En économie, si la guerre représente un coût, elle ne peut être résumée à ce seul aspect. En effet, les mécanismes par lesquels la guerre affecte l’économie ne se limitent pas à l’estimation de son coût pour les secteurs privés et publics. Dans ce cadre, apprécier l’impact économique de la guerre suppose que soient prises en compte les modifications des paramètres qui président à l’élaboration des choix individuels. Même si elle ne peut se borner à cette seule dimension, l’analyse de la guerre sous l’angle des finances publiques permet de souligner que la conséquence économique de la guerre renvoie aux notions de risque et d’incertitude.

Impact économique direct de la guerre

La guerre est généralement considérée comme un élément perturbateur de l’économie. En effet, elle soumet l’économie à des chocs de grande ampleur et à de lourdes contraintes que la paix ne connait pas. Sans entrer dans le détail, il convient de rappeler comment la guerre est susceptible d’affecter l’économie dans son ensemble et les comportements des agents économiques en particulier, notamment lorsqu’il y a une modification de la contrainte budgétaire de l’État.

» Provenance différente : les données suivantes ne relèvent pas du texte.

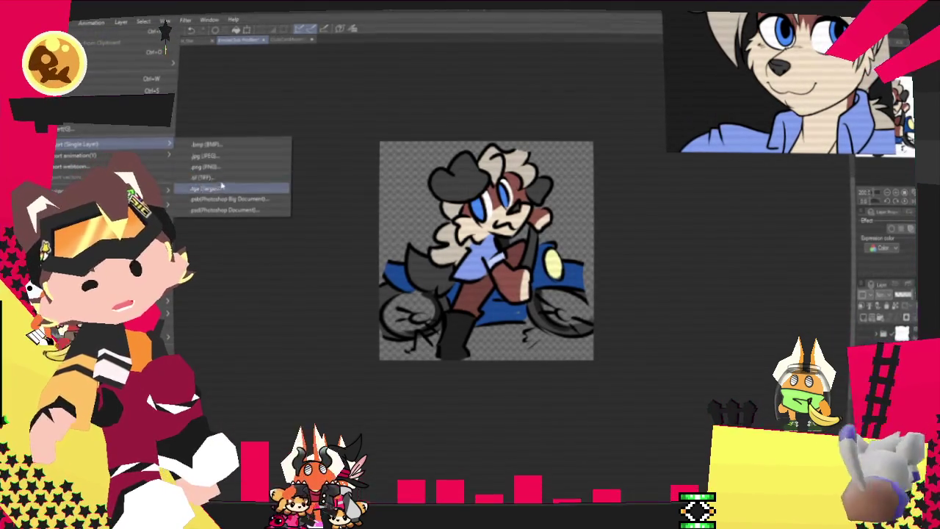
left_click(255, 165)
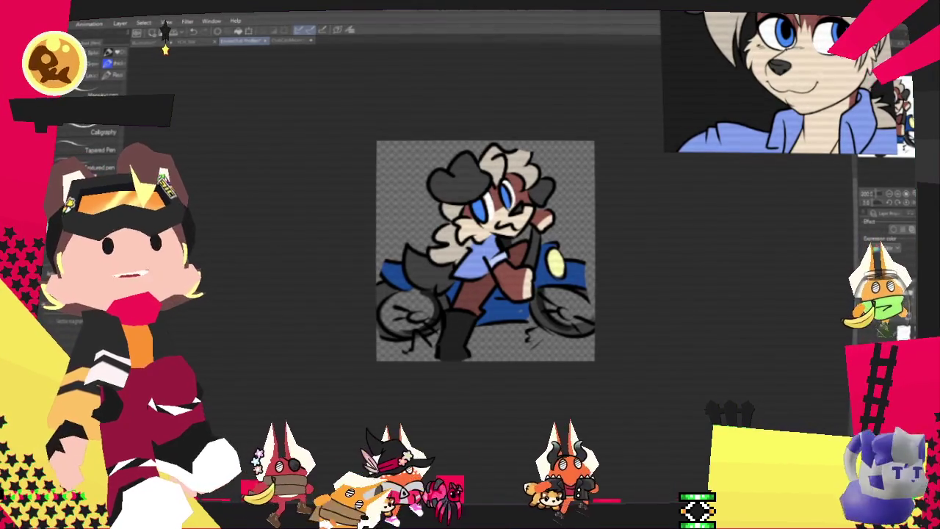
key("Return")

D’une manière générale, la contrainte inter-temporelle de budget subit d’importantes modifications liées à l’impact économique de la guerre. Logiquement, en temps de guerre, le gouvernement doit fournir un effort financier qui se traduira par une augmentation de la dépense militaire, éventuellement au détriment de la dépense civile : c’est « l’effort de guerre ». Dans le cas d’une réduction des dépenses civiles, une conséquence directe est une moindre fourniture de services publics qui peut freiner l’activité économique à court et moyen terme. L’augmentation de la demande d’investissement militaire exerce également un effet négatif sur la production de biens de consommation et d’investissement privés. Autrement dit, la production de biens de consommation et d’investissement privés sera réduite par l’effort de guerre d’autant plus que la conscription détourne une partie de la main-d’œuvre et introduit des tensions sur le marché du travail. À cela doivent être rajoutées les destructions potentielles de l’appareil productif ainsi que sa désorganisation (transport, communication…). Au final, les conditions qui fondent l’offre, c’est-à-dire la production nationale, sont fortement affectées.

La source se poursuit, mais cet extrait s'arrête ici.